The village, consisting of twelve lodges, was now temporarily deserted, the Indians being probably absent on a hunt; but if so, it was remarkable that not a soul or living thing was left behind, not even a dog. My guide, indeed, informed me that the cause of the desertion was the fears entertained of an attack from the Sioux, in retaliation for the massacre lately perpetrated by them on the heads of the St. Peter's."
In 1823, Count Beltrami came up the Mississippi on the steamer Virginia (118 feet long and twenty-two feet wide) in the month of May, and stopped at Prairie du Chien; among the passengers were Maj. Biddle, Mr. Talliaferro, and Lieut. Russel.
Maj. S H Long, USA, the same year, made his journey up the Mississippi by order of the Government to discover the sources of St. Peter's river. His party left Philadelphia for Fort Dearborn, Chicago, and thence by land northwest through Illinois and what is now the southwestern counties of Wisconsin to Prairie du Chien, where they arrived on June 20 --- found Col. Morgan in command. The route taken from Fort Dearborn is believed to be the first that ever was taken by the whites, the journey occupied nine days, traversing 228 miles. He says that there were about twenty dwellings with a population of 150. The Fort, he says, is the rudest and most uncomfortable he had ever seen. The site is low and unpleasant. He refers to the ancient mounds in the vicinity which have been heretofore described. The party were here re-inforced, and proceeded up the river. There were but few Indians here at the time.

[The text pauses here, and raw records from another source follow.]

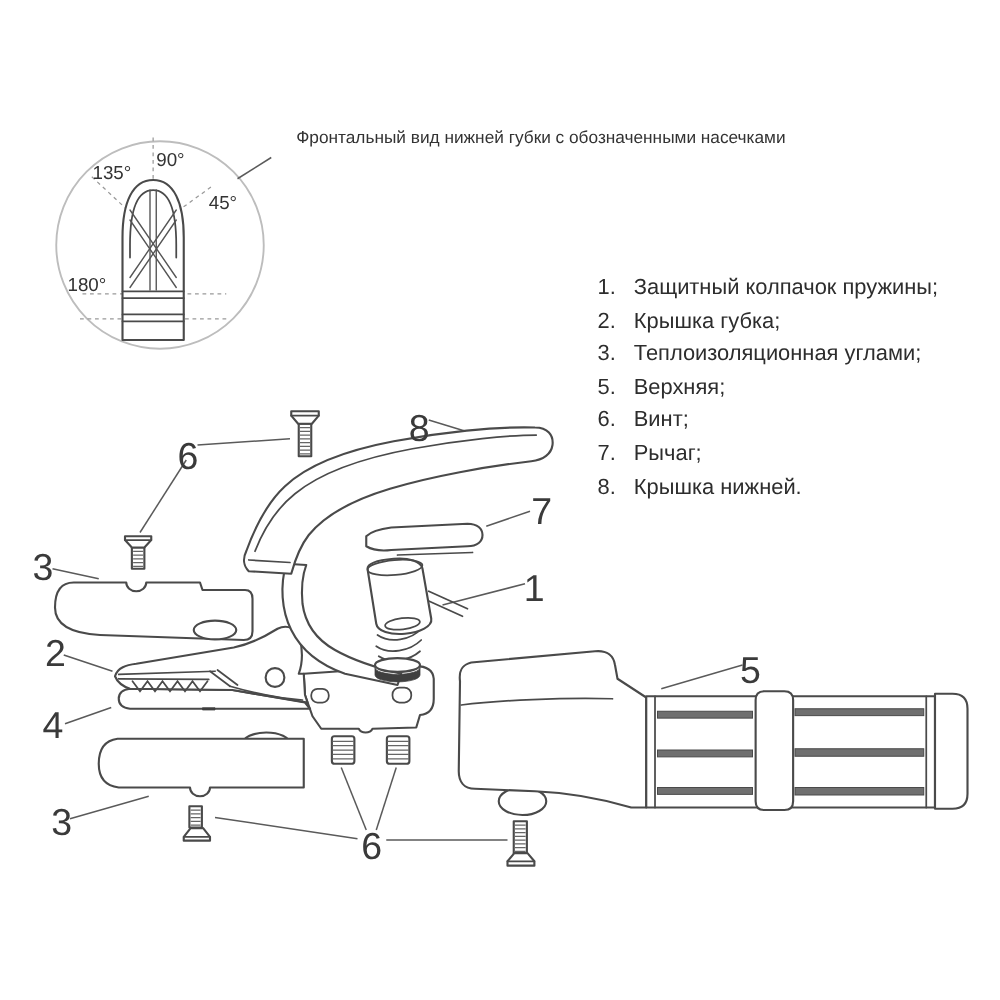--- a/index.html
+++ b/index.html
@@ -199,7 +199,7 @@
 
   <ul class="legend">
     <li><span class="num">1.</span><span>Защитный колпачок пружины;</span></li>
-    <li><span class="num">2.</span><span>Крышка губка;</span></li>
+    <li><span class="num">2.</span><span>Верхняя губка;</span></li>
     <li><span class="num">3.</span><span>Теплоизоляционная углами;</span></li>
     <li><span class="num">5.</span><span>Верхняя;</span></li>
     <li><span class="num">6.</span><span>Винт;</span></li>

Col. T L McKenney, one of the commissioners to treat with the Indians at Butte des Morts, came up the Fox river and down the Wisconsin to Prairie du Chien, arriving at this place, September 3, 1827. He says: "The buildings are old and in a state of decay, only two good houses, Rollette's and Judge Lockwood's, about 100 decaying tenements, the picket fort standing on the plain a little north of the village, [where the Dousman residence now (1884) stands] and quite a ruin."
2 - These distances are reduces by Cx. Doc. 237, respectively to 260 and 542 miles.
3 - This officer entered the army in 1812, serving with reputation. He rose through the various grades of the service to the rank of Lieut. Col. Of the 6th infantry. He lost his life on the 25th of April, 1838, by the explosion of the steamer Moselle, on the Ohio River.
4 - It was at this spot, 137 years ago, that Marquette and M. Joliet, coming from the lakes, discovered the Mississippi.
5 - Now the site of Cassville, Grant Co., Wis. It is a post town, pleasantly situated, with a population of 200.